▸ **Goal of the exercise**
Leave out the pictures, and quote exactly the lines running from the one with "tissue box: present" through the last line of the entries below.

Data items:
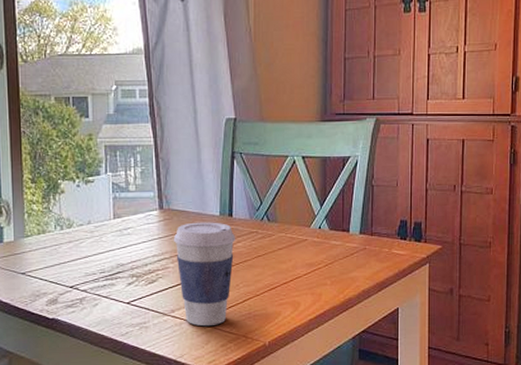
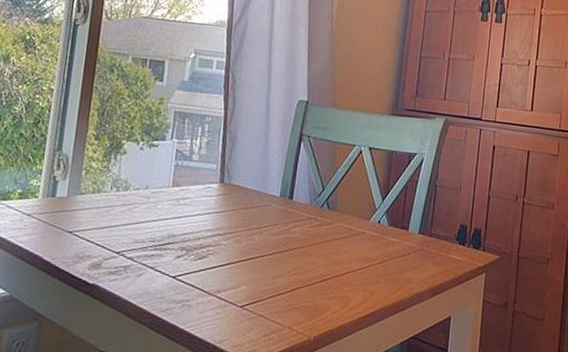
coffee cup: present [173,222,236,327] -> none [229,200,294,313]

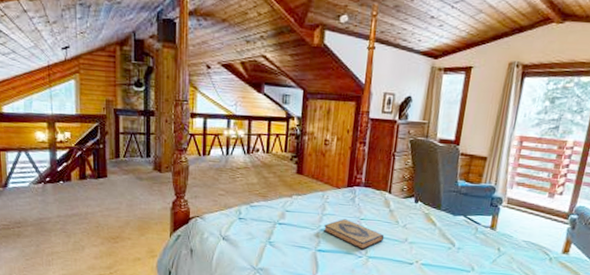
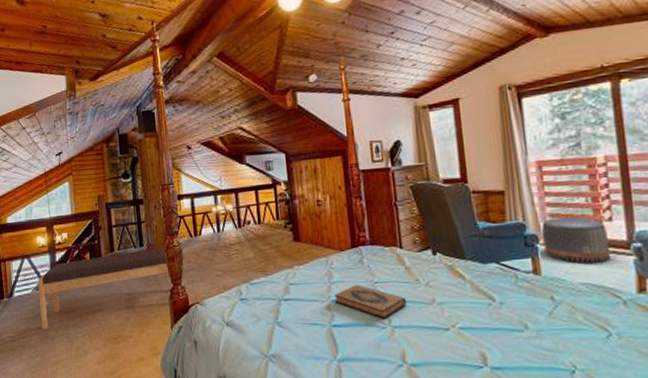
bench: none [36,160,174,223] -> present [38,246,168,330]
pouf: none [504,186,556,227] -> present [542,217,611,263]

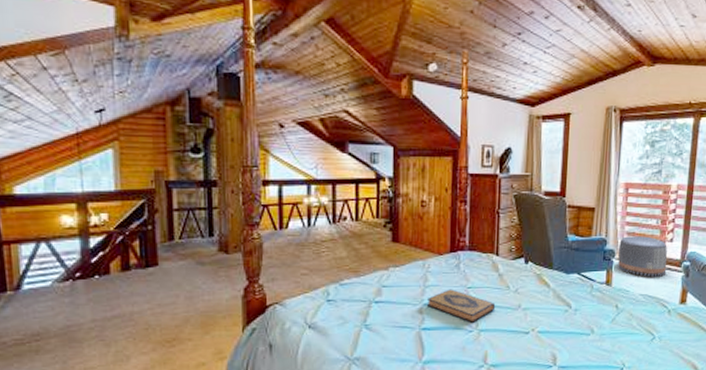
bench: present [38,246,168,330] -> none [61,238,245,332]

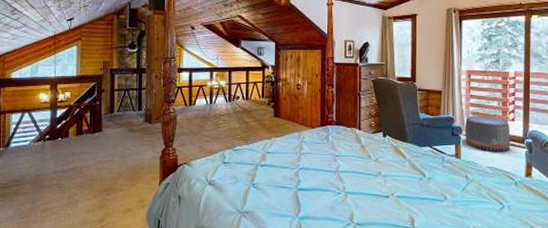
hardback book: present [426,289,496,323] -> none [302,157,359,186]

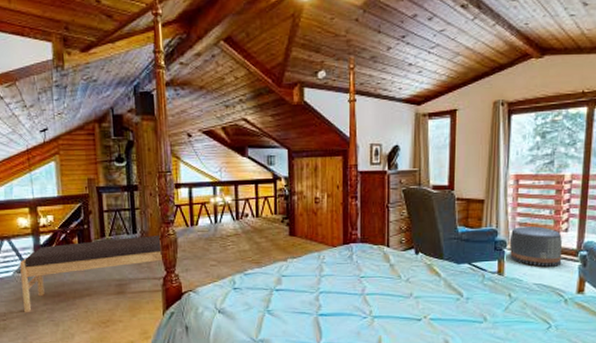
bench: none [36,112,163,180] -> present [19,234,162,313]

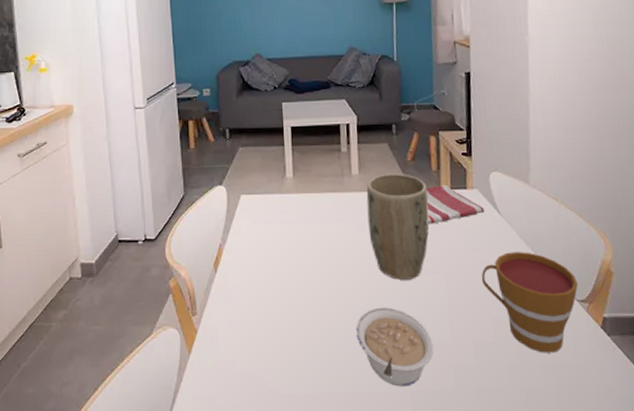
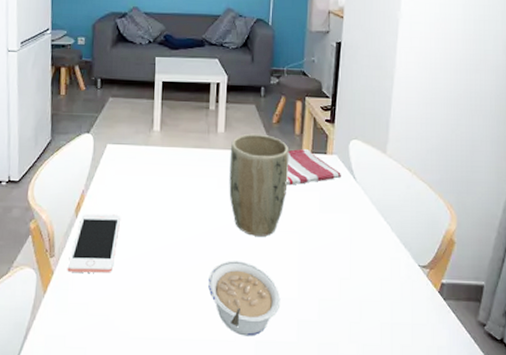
cell phone: none [210,266,260,330] -> present [67,213,120,273]
cup: present [481,252,578,353] -> none [332,217,421,313]

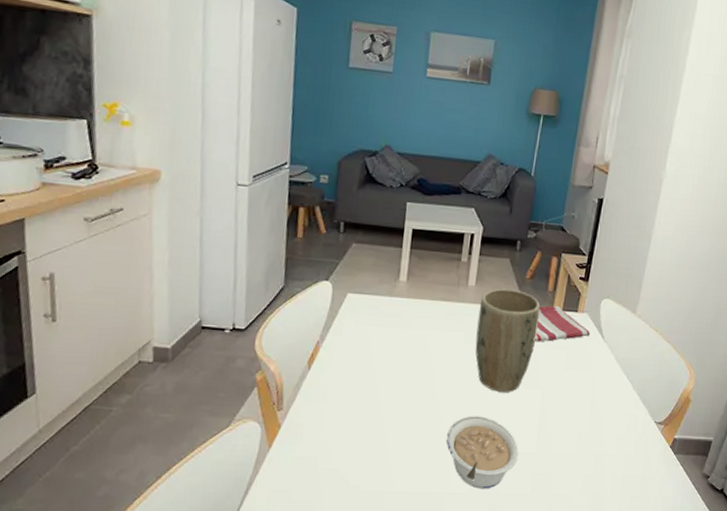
cell phone: present [67,213,120,273] -> none [296,365,357,427]

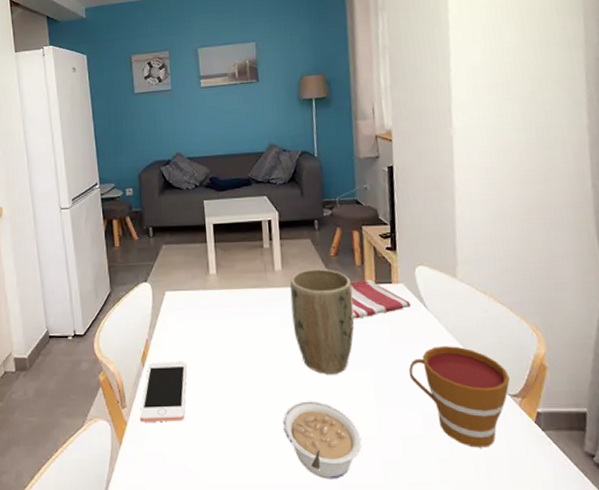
cell phone: none [296,365,357,427] -> present [139,361,187,422]
cup: none [574,374,659,466] -> present [408,346,510,448]

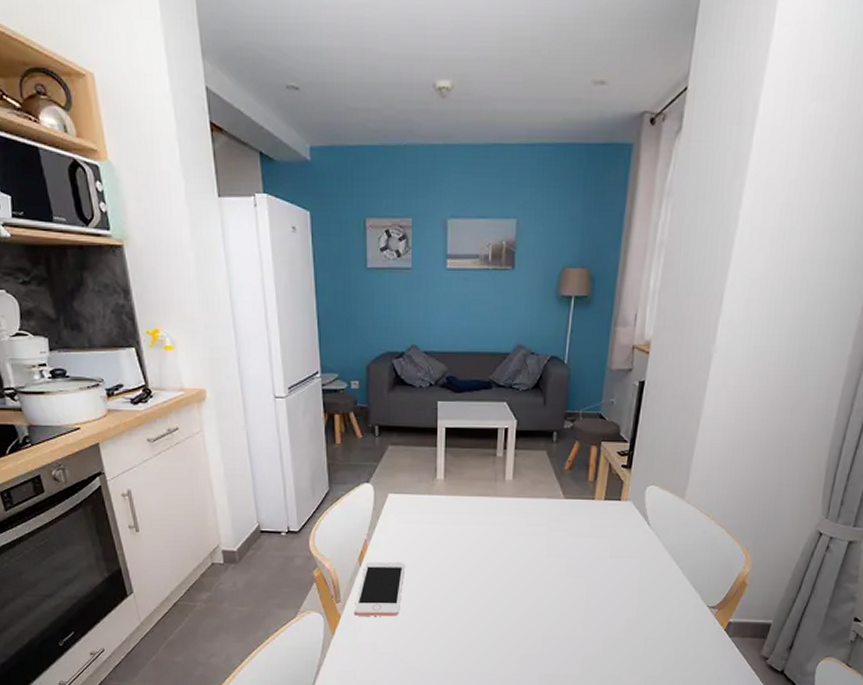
legume: present [283,401,362,479] -> none [494,604,566,670]
plant pot: present [289,268,354,374] -> none [516,481,581,581]
dish towel: present [350,279,411,319] -> none [577,495,635,532]
cup: present [408,346,510,448] -> none [620,561,712,649]

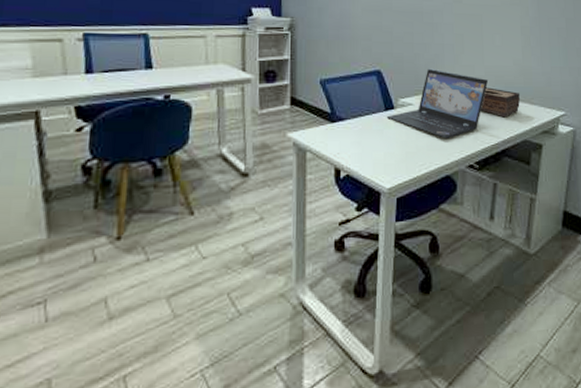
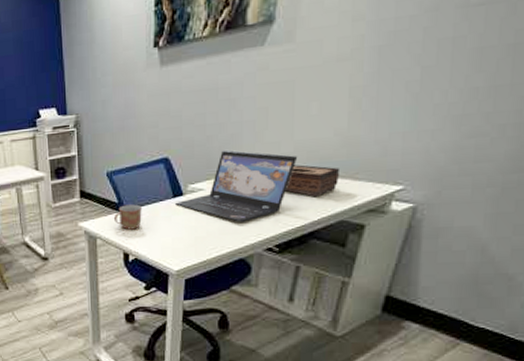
mug: none [326,115,355,143] -> present [114,204,142,230]

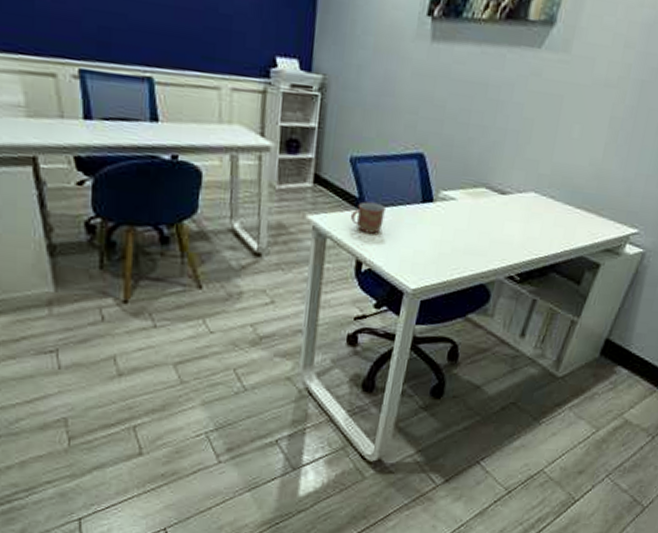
laptop: present [176,150,298,222] -> none [423,157,554,244]
tissue box: present [285,164,341,197] -> none [535,189,589,228]

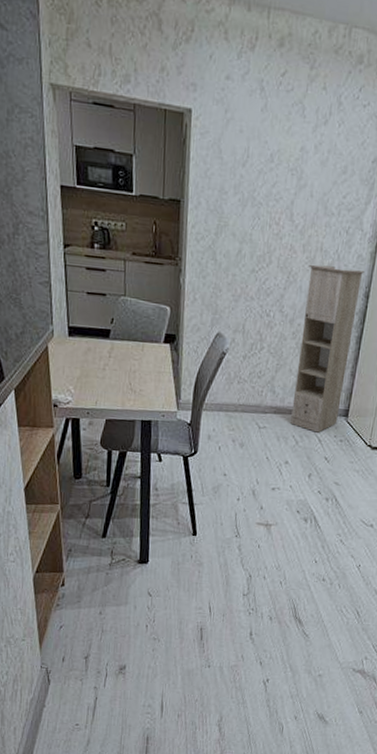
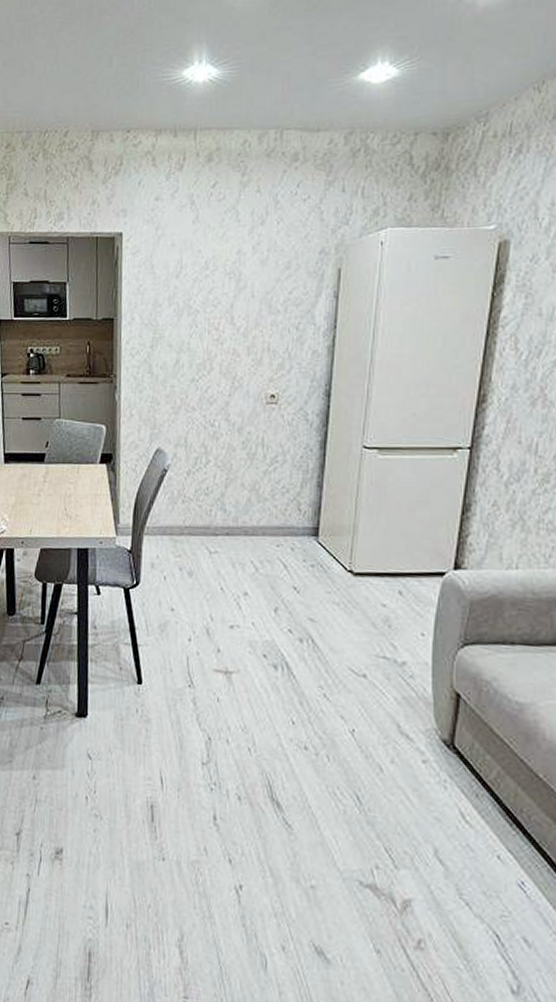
storage cabinet: present [290,264,365,433] -> none [247,366,323,557]

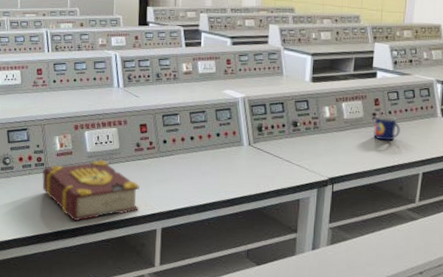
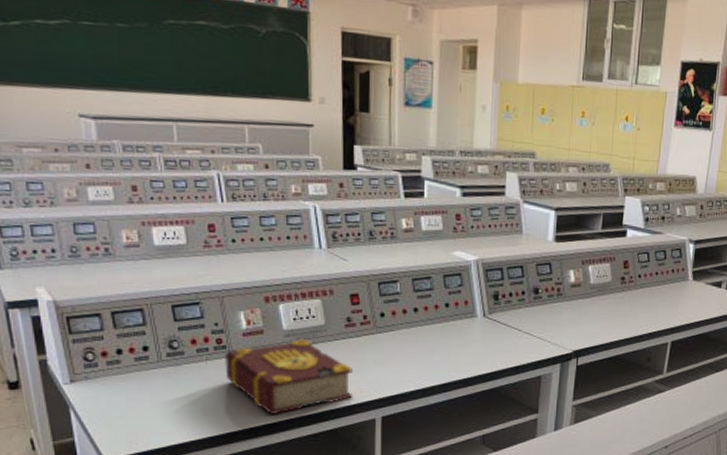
mug: present [374,116,400,141] -> none [622,280,650,308]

▸ **Final answer**
tissue box: present [285,164,341,197] -> none [535,189,589,228]

storage cabinet: present [290,264,365,433] -> none [247,366,323,557]

mug: present [374,116,400,141] -> none [622,280,650,308]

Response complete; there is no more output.